Emails I receive (the consumer surplus of the internet)

by on October 3, 2012 at 3:08 pm in Education, History, Religion | Permalink

…the origins of your name, off by a letter.


> Put the following text into google: freemason Cowan Tyler What is the result?

Interesting. “Tyler” is the title of an officer in the Masonic hierarchy, while a “cowan” is a stonemason who is not a member of the Freemasons guild. This from “Freemasonry for Dummies”:

The Tyler’s job is to keep off all “cowans and eavesdroppers” (for more on the Tyler, see Chapter 5). The term cowan is unusual and its origin is probably from a very old Anglo-Saxon word meaning “dog.” Cowan came to be a Scottish word used as a putdown to describe stonemasons who did not join the Freemasons guild, while the English used it to describe Masons who built rough stone walls without mortar and did not know the true secrets of Freemasonry.

1 Mark Thorson October 3, 2012 at 3:45 pm

And if we delve into the arcana of names and Freemasonry, we discover that the driving force behind it is really . . . Baphomet!

2 Baphomet October 4, 2012 at 6:59 am

You know too much.

3 Saturos October 6, 2012 at 2:57 pm

I’m Bapphled…

4 Silas Barta October 3, 2012 at 4:55 pm

Didn’t you say the consumer surplus of the internet was low because of some non-sequitur like “people don’t pay much for it” or “it doesn’t add to GDP”?

5 david October 3, 2012 at 7:43 pm

No, the argument is that producer surplus is low, save for a handful of superstars.

6 Saturos October 6, 2012 at 2:56 pm

The consumer surplus is extremely high, as people would be willing to pay heaps for it if they had to.

7 Wonks Anonymous October 3, 2012 at 5:13 pm

I sometimes read Tyler’s detractors write his name as “Cowan” or “Cohen”. I’m not sure if they were aware of the freemason angle though.

8 FredR October 3, 2012 at 5:15 pm

More encouragement for Straussian readings of your blog?

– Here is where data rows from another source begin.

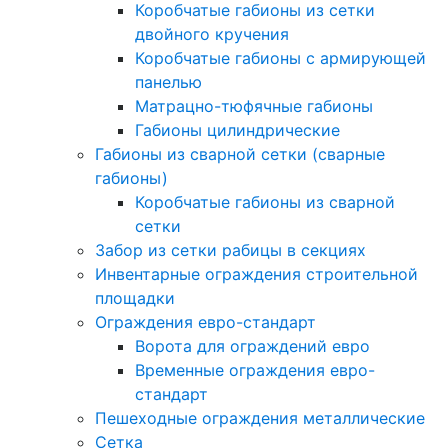
Коробчатые габионы из сетки
двойного кручения
Коробчатые габионы с армирующей
панелью
Матрацно-тюфячные габионы
Габионы цилиндрические
Габионы из сварной сетки (сварные
габионы)
Коробчатые габионы из сварной
сетки
Забор из сетки рабицы в секциях
Инвентарные ограждения строительной
площадки
Ограждения евро-стандарт
Ворота для ограждений евро
Временные ограждения евро-
стандарт
Пешеходные ограждения металлические
Сетка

9 Turkey Vulture October 3, 2012 at 5:36 pm

I’d rather be a Stonecutter.

10 Brian Donohue October 3, 2012 at 6:37 pm

Who made Steve Gutenberg a star?

11 Ranjit Suresh October 3, 2012 at 9:16 pm

So, wait: are you a Freemason or not?

12 g October 4, 2012 at 11:42 am

Clearly a poseur. The given name speaks to the parents hopes, while the family name reveals the truth.

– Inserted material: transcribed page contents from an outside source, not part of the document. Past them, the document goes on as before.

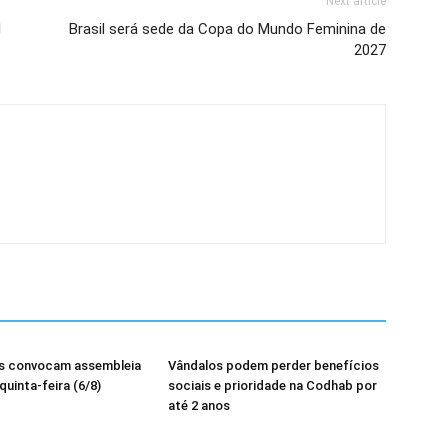
Next article
l
Brasil será sede da Copa do Mundo Feminina de
2027
os convocam assembleia
Vândalos podem perder benefícios
quinta-feira (6/8)
sociais e prioridade na Codhab por
até 2 anos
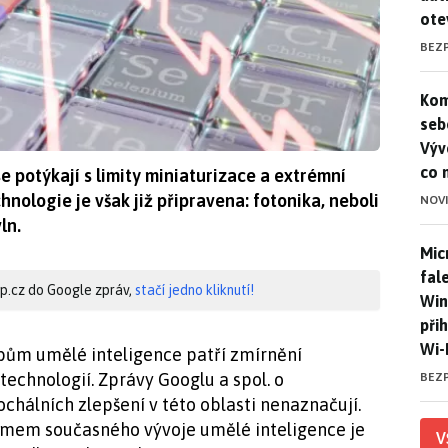
ote
BEZ
Kom
Kom
seb
Výv
co 
 potýkají s limity miniaturizace a extrémní
nologie je však již připravena: fotonika, neboli
NOV
ln.
Mic
Mic
fal
hip.cz do Google zpráv,
stačí jedno kliknutí!
Win
při
Wi-
bům umělé inteligence patří zmírnění
chnologií. Zprávy Googlu a spol. o
BEZ
ochálních zlepšení v této oblasti nenaznačují.
émem současného vývoje umělé inteligence je
V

13 Hoover October 4, 2012 at 3:14 am

Rough stone walls without mortar have their advantages and reasons for existing.

They’re not hedges, which struggle to survive after you reach a certain height above sea level where sheep often live.

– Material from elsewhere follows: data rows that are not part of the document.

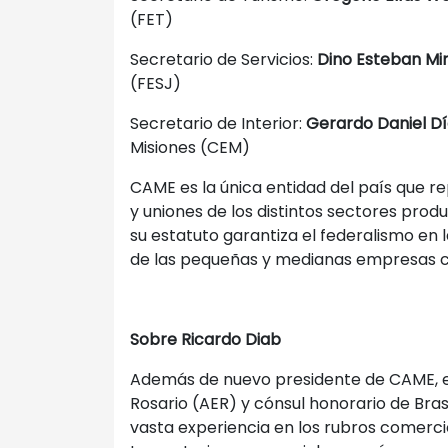
(FET)
Secretario de Servicios:
Dino Esteban Mi
(FESJ)
Secretario de Interior:
Gerardo Daniel Dí
Misiones (CEM)
CAME es la única entidad del país que r
y uniones de los distintos sectores produ
su estatuto garantiza el federalismo en l
de las pequeñas y medianas empresas c
Sobre Ricardo Diab
Además de nuevo presidente de CAME, es 
Rosario (AER) y cónsul honorario de Bras
vasta experiencia en los rubros comercio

They don’t require much dressing so you can put up a limestone wall quickly. Mortar doesn’t last long in rainy areas where the temperature often falls below freezing.

In conclusion, I’m for the cowans who build them. They are noble craftsmen practising an ancient skill.

However, I’m unsure about how they relate to the enclosure acts which saw 21% of English land enclosed. They might be a system demanded by the 1% elite who sought to remove hunting, grazing and foraging rights from the commons. They certainly became a much more visibble feature of the landscape as the nineteenth century progressed.

In conclusion, I’m against the cowans who build them. They are capitalist running-dogs crouched for employment at the feet of the aristocracy.

14 Ray Lopez October 4, 2012 at 4:27 am

I don’t know much about Freemasons (apparently they were anti-Nazi in Germany says Wikipedia, and that’s good) but TC should check out the Masons monument in Alexandria, the tall obelisk building. It has some very cool exhibits and open to the public. And perhaps there’s an economic reason for Freemasons? Weren’t some founders masons? Yes George Washington says Wikipedia.
–RL (the *original* RL!)

15 libert October 4, 2012 at 9:28 am

I went there once. Despite it being open to the public, I felt very unwelcome there because there are signs everywhere saying things like “No Trespassing”. Oddly enough, I also recall signs outside on the paths that run along the fields that read “No Running”.

16 Jim October 4, 2012 at 3:46 pm

“Cowan” is probably more likely just a reduced form of “McGowan”, the same way that “Gilpin” is a reduced form of MacAlpine. It’s pretty common with Irish and Scottish surnames.

17 Saturos October 6, 2012 at 2:54 pm

That’s really appropriate, because Tyler brings people together… so he is Tyler and Cowan.